Bakar Musala Gegara Sakit Hati, Pria di Palembang Ditangkap Polisi

M Syahbana - detikNews
Rabu, 17 Mar 2021 10:16 WIB
Saddaq saat berada di Polda Sumsel (Syahbana-detikcom)
Saddaq saat berada di Polda Sumsel. (Syahbana/detikcom)
Palembang -

Seorang pria di Palembang, M Saddaq (44), ditangkap polisi setelah membakar musala. Saddaq mengaku pembakaran musala dilakukan karena sakit hati kepada pengurus musala tersebut.

"Iya kita mengamankan satu tersangka pembakaran musala. Unit III yang nangkap," kata Kasubdit Jatanras Ditreskrimum Polda Sumsel, Kompol Suryadi, saat dimintai konfirmasi, Rabu (17/3/2021).

Kebakaran itu terjadi di musala yang berada di kawasan permukiman padat penduduk, Jalan Depaten Baru, 28 Ilir, Ilir Barat II, Palembang, Kamis (11/3). Kebakaran itu menghanguskan musala hingga rata dengan tanah.

"Mendapat laporan tersebut, kita melakukan penyelidikan dan menangkap pelaku ini di rumahnya tak jauh-jauh dari TKP tanpa perlawanan," kata Kanit III Jatanras Polda Sumsel Kompol Junaidi.

Junaidi mengatakan Saddaq merupakan residivis. Dia disebut pernah dipenjara karena kasus penganiayaan.

"Dia ini residivis, sudah empat kali keluar masuk penjara, salah satu kasusnya yakni penganiayaan dan kepemilikan senjata tajam," ujar Junaidi.

Dia mengatakan Saddaq mengaku sakit hati kepada pengurus musala. Pembakaran itu telah direncanakan sebelumnya.

"Dari keterangan tersangka, ia nekat membakar musala itu hingga rata dengan tanah karena memiliki sakit hati dengan pengurus musala," ujarnya.

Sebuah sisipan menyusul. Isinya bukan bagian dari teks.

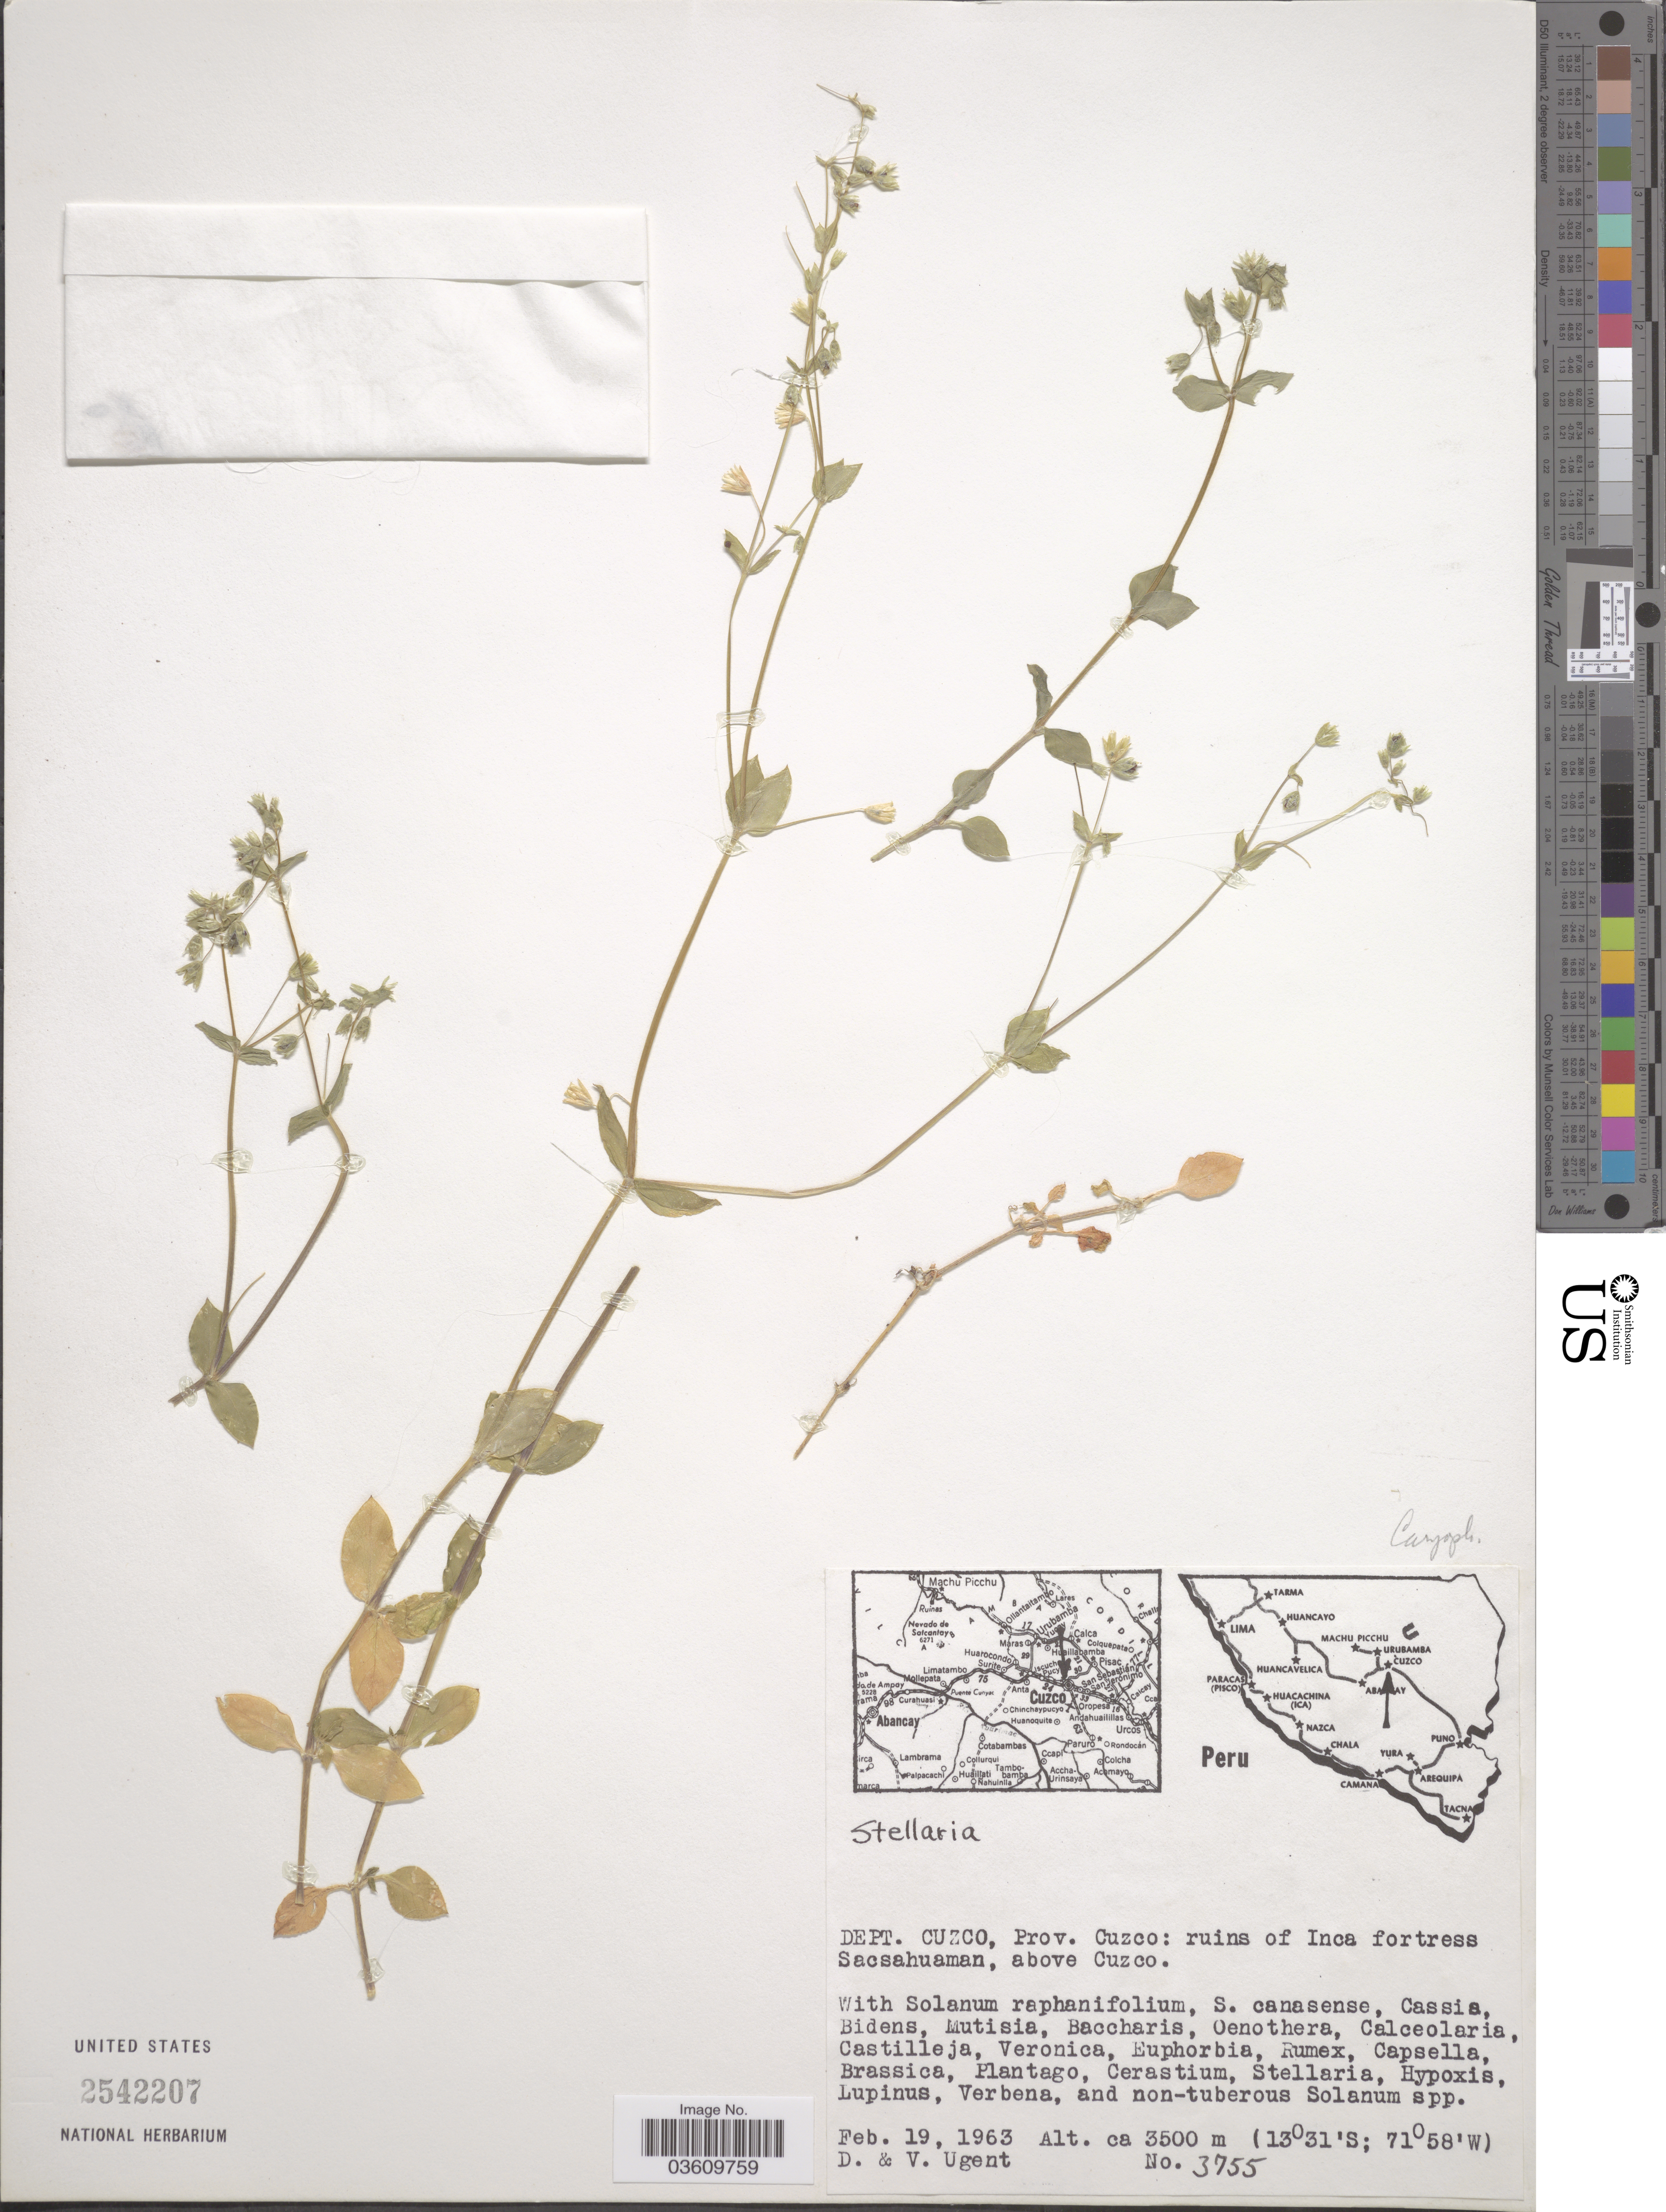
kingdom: Plantae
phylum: Tracheophyta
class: Magnoliopsida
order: Caryophyllales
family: Caryophyllaceae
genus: Stellaria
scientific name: Stellaria sp.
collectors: D. Ugent & V. Ugent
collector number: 3755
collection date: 1963-02-19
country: Peru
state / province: Cusco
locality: Dept. Cuzco, Prov. Cuzco: ruins of Inca fortress Sacsahuaman, above Cuzco.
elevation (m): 3500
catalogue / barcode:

"Tersangka mengakui ia memang sudah merencanakan pembakaran mushola itu sebelumnya murni karena dendam yang tak terbendung. Ia melakukan pembakaran dengan bermodalkan korek api dan sebuah sandal bekas," sambung Junaidi.

Saddaq juga membenarkan aksi pembakaran yang dilakukannya itu. Dia mengaku membakar musala dengan membakar sandal jepit lebih dulu.

"Saya diam-diam membakar musala dengan cara membakar sandal jepit dengan sebuah korek api. Saya letakkan di sekitar TKP, perlahan api mulai membakar musala yang terbuat dari kayu berdinding papan itu, setelah itu saya langsung kabur," kata Saddaq di Polda Sumsel.

Dia mengaku kesal karena ditegur pengurus musala setelah meminjam bola lampu. Saddaq mengatakan dirinya meminjam bola lampu itu tanpa izin.

"Saya kesal, minjam bola lampu musala tanpa izin. Saya ditegurnya," ujar Saddaq.